O inquérito civil encontra suporte direto na Constituição de 1988 (artigo 129, II) como uma das funções essenciais do Ministério Público e, nesse sentido, talvez possa ser considerado um instrumento republicano indissociável da instituição e suas atribuições constitucionais. As áreas que podem ser defendidas através da tutela de interesses difusos são as mais variadas possíveis: sistema financeiro nacional; ordem econômica; ordem ambiental; sistema concorrencial; patrimônio público; direitos de minorias, entre outras que possam estar abrigadas nos conceitos de interesses difusos ou coletivos. Boa parte das investigações do Ministério Público brasileiro pode ser encerrada com termos de ajustamento de conduta, que constituem basicamente acordos através dos quais a instituição abdica do processo e o sujeito investigado aceita em troca determinado ônus pactuado no instrumento que consubstancia título executivo extrajudicial.
No entanto, também é necessário medir a eficácia do Ministério Público na área cível, pois percebo que o debate tem se pautado sobretudo pelo noticiário da mídia. Não há dúvidas de que a atuação do Ministério Público melhorou o ambiente regulatório, reduzindo aparentemente índices de impunidade, pois estamos diante de uma instituição independente e autônoma. Porém, há muitas questões pendentes de respostas e avaliações críticas, tais como aquelas atinentes à própria autonomia institucional no manejo das atribuições, sem falar nos resultados da instituição como um todo. Fala-se muito nas distorções da prerrogativa de foro, mas imperioso refletir sobre o papel dos procuradores-gerais diante da prerrogativa de algumas classes de pessoas , que só podem ser processadas por sua iniciativa. As avaliações devem ser direcionadas ao aperfeiçoamento da instituição.
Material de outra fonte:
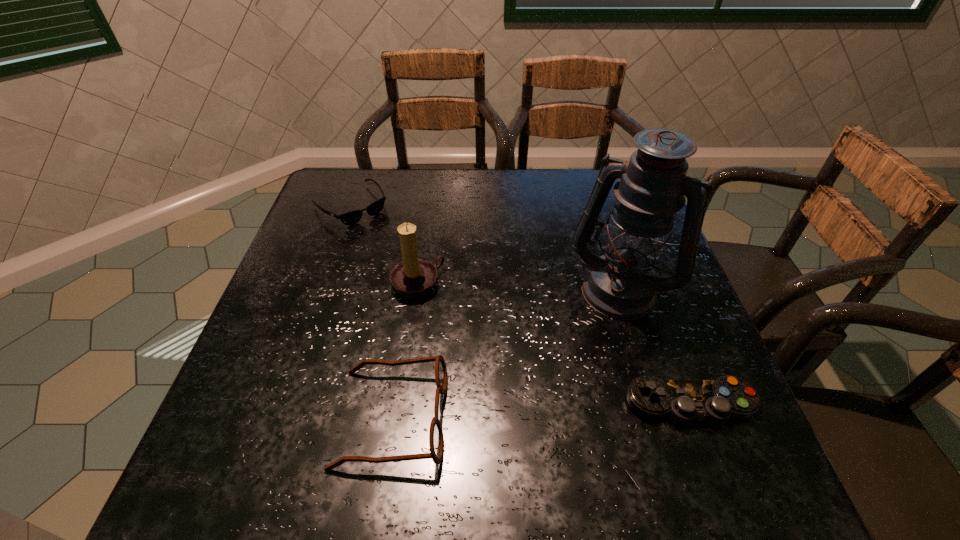
This screenshot has height=540, width=960. What are the coordinates of `vacant region at the near left corner of the desktop` in the screenshot? It's located at (244, 393).

Find the location of `free area in between the fourth shortest object and the tallest object`. free area in between the fourth shortest object and the tallest object is located at coordinates (518, 285).

Find the location of a particular element. blank region between the third tallest object and the candle holder is located at coordinates (405, 351).

Image resolution: width=960 pixels, height=540 pixels. What are the coordinates of `empty space between the lantern and the control` in the screenshot? It's located at (656, 346).

The image size is (960, 540). I want to click on free space between the spectacles and the farthest object, so click(372, 311).

Find the location of a particular element. The image size is (960, 540). free space between the fourth shortest object and the control is located at coordinates (554, 345).

This screenshot has width=960, height=540. I want to click on vacant space that's between the tallest object and the control, so click(656, 346).

Where is `vacant space that is in between the leftmost object and the control`? The height and width of the screenshot is (540, 960). vacant space that is in between the leftmost object and the control is located at coordinates (520, 305).

At what (x,y) coordinates should I click in order to perform the action: click on vacant space that's between the tallest object and the leftmost object. Please return your answer as a coordinate pair (x, y). The width and height of the screenshot is (960, 540). Looking at the image, I should click on (486, 246).

You are a GUI agent. You are given a task and a screenshot of the screen. Output one action in this format:
    pyautogui.click(x=<x>, y=<y>)
    Task: Click on the vacant point located between the spectacles and the tallest object
    The height and width of the screenshot is (540, 960).
    Given the screenshot: What is the action you would take?
    pyautogui.click(x=506, y=352)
Aqui ouso enumerar algumas questões para provocar o debate:
a) Quantos termos de ajustamento de conduta existem hoje em execução no Brasil?
b) Quais os objetos dos termos de ajustamento de conduta? Quais as sanções previstas para seu descumprimento?
c) Quantos inquéritos civis, peças de informação ou expedientes investigatórios cíveis existem em tramitação no Ministério Público brasileiro, qual data de sua instauração e qual o objeto?
d) Quantas ações de improbidade são propostas por procuradores-gerais de Justiça contra governadores?
e) Quantas ações civis públicas existem em andamento e qual o objeto estatisticamente avaliado desse conjunto de ações? Existe uma classificação qualitativa destas ações, de seus pedidos, seu objeto?
f) Quantas sentenças ou acórdãos foram proferidos em matérias de ações civis públicas ajuizadas pelo Ministério Público e qual o resultado estatístico em termos de procedência (total ou parcial) ou improcedência?
g) Quais os critérios do Ministério Público brasileiro para prover cargos de especialização na defesa de interesses difusos e coletivos?
h) Quais os controles que a instituição exerce sobre aqueles mais expostos à pressão do poder econômico ou político na área sensível dos interesses difusos e coletivos?
Enfim, o momento político é propício ao aprofundamento de reflexões e ao abandono de qualquer postura meramente retórica, raivosa ou marqueteira. As instituições devem ter humildade para participar de um debate crítico construtivo cujo destinatário é o povo brasileiro.
Fábio Medina Osório é advogado, doutor em Direito Administrativo pela Universidade Complutense de Madri e presidente do Instituto Internacional de Estudos de Direito do Estado (IIEDE).